Pruning (manual downsampling)

This tutorial describes the pruning option for ExpectedSFS. Pruning lets you insert explicit downsampling events into the event tree to keep the internal state size small when few lineages are likely to be ancestral.

Basic usage

prune is optional and can be either a mapping or a list of tuples.

from demestats.sfs import ExpectedSFS

esfs = ExpectedSFS(
    demo,
    num_samples={"A": 12, "B": 8},
    prune={"A": 4},
)

This inserts a downsample event directly above the leaf for deme A.

You can also specify an explicit location:

esfs = ExpectedSFS(
    demo,
    num_samples={"A": 12, "B": 8},
    prune=[("A", 4, ("demes", 0, "epochs", 0, "end_time"))],
)

Supported forms for prune entries:

  • {"A": 4} means prune A to 4 at the leaf.

  • [("A", 4)] is the same as the mapping form.

  • [("A", 4, at)] inserts at a specific location.

Targeting a location

at can be either:

  • A node id from the event tree, or

  • A demes time path (for example ("demes", 1, "start_time")).

If you pass a time path:

  • If exactly one node at that time has A in its block, pruning inserts above that node.

  • Otherwise, if exactly one edge has parent time at and a child block containing A, pruning inserts along that edge.

  • If neither case is unique, an error is raised to avoid ambiguous edits.

To discover node ids, inspect the event tree:

from demestats.sfs import ExpectedSFS

esfs = ExpectedSFS(demo, num_samples={"A": 12, "B": 8})
for node in esfs.et.nodes:
    attrs = esfs.et.nodes[node]
    print(node, attrs.get("event"), attrs.get("t"), attrs.get("block"))

What pruning does (and does not) change

  • The SFS output shape is still determined by num_samples.

  • Pruning only changes the internal state during traversal.

  • m == n is a no-op (no change).

  • m == 0 produces an all-zero SFS.

Pruning uses a hypergeometric downsample along the specified axis.

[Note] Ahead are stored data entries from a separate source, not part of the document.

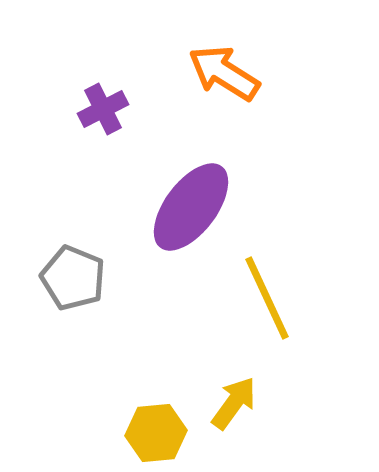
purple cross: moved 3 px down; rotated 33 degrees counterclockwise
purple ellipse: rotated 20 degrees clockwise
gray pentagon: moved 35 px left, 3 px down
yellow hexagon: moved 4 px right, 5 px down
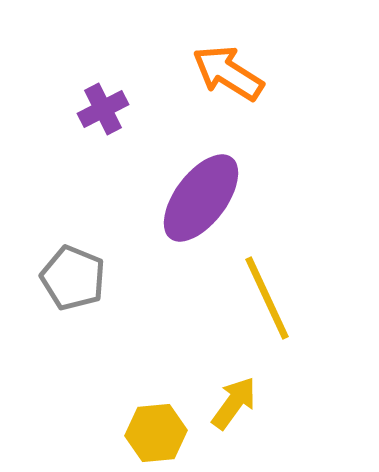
orange arrow: moved 4 px right
purple ellipse: moved 10 px right, 9 px up
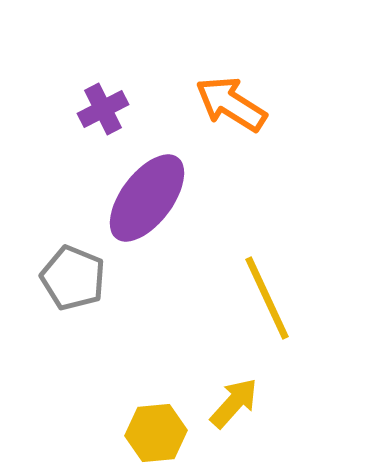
orange arrow: moved 3 px right, 31 px down
purple ellipse: moved 54 px left
yellow arrow: rotated 6 degrees clockwise
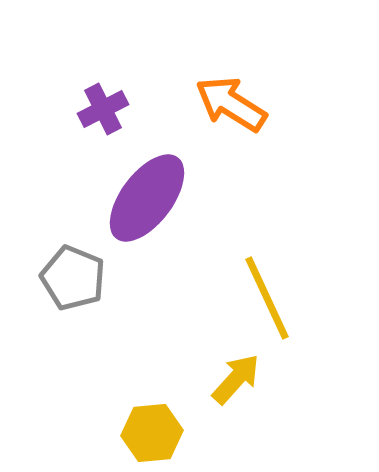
yellow arrow: moved 2 px right, 24 px up
yellow hexagon: moved 4 px left
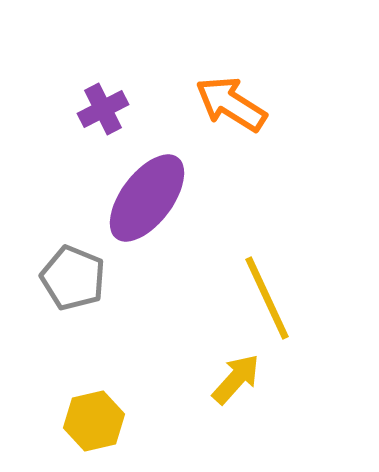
yellow hexagon: moved 58 px left, 12 px up; rotated 8 degrees counterclockwise
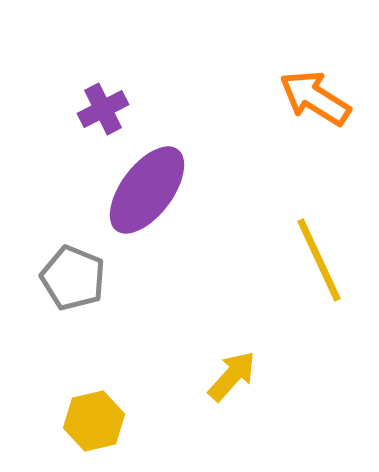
orange arrow: moved 84 px right, 6 px up
purple ellipse: moved 8 px up
yellow line: moved 52 px right, 38 px up
yellow arrow: moved 4 px left, 3 px up
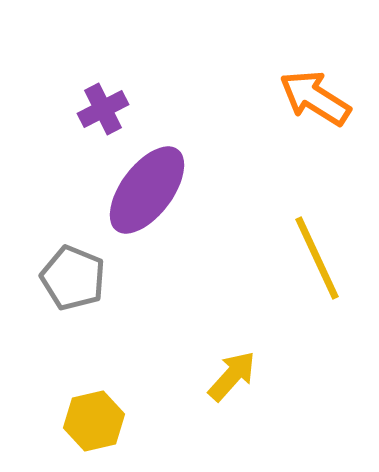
yellow line: moved 2 px left, 2 px up
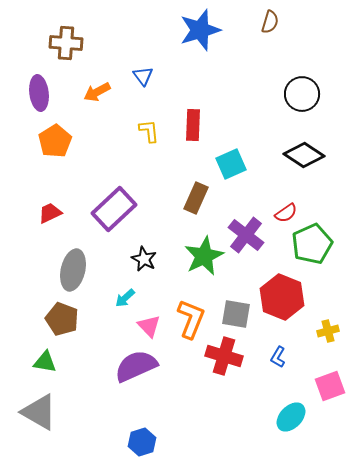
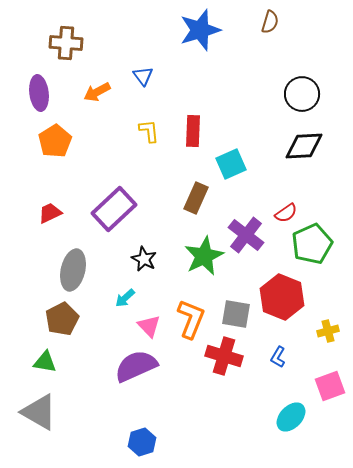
red rectangle: moved 6 px down
black diamond: moved 9 px up; rotated 36 degrees counterclockwise
brown pentagon: rotated 24 degrees clockwise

This is an approximation that is useful for dimension reduction, but it does not always match the exact smaller-sample model.

Example: deep ancestry

If a split is very old, at most one lineage typically survives to the merge. Pruning to 1 at that merge time often has no effect on the SFS:

import demes
from demestats.sfs import ExpectedSFS

b = demes.Builder()
b.add_deme("ANC", epochs=[{"end_time": 50.0, "start_size": 1.0}])
b.add_deme("A", ancestors=["ANC"], epochs=[{"start_size": 1.0}])
g = b.resolve()

esfs = ExpectedSFS(g, num_samples={"A": 4})
base = esfs()

pruned = ExpectedSFS(
    g,
    num_samples={"A": 4},
    prune=[("A", 1, ("demes", 1, "start_time"))],
)()

In this setup, base and pruned agree.

Important caveats

  • Pruning after a merge acts on a mixed axis (lineages from multiple demes). Even if an event is a no-op (for example, a pulse with p=0), pruning a mixed axis is not equivalent to pruning before the merge.

  • If your model includes continuous migration, the SFS code assumes sample sizes of at least 4 in populations participating in migration. Pruning below that may lead to errors or poor approximations.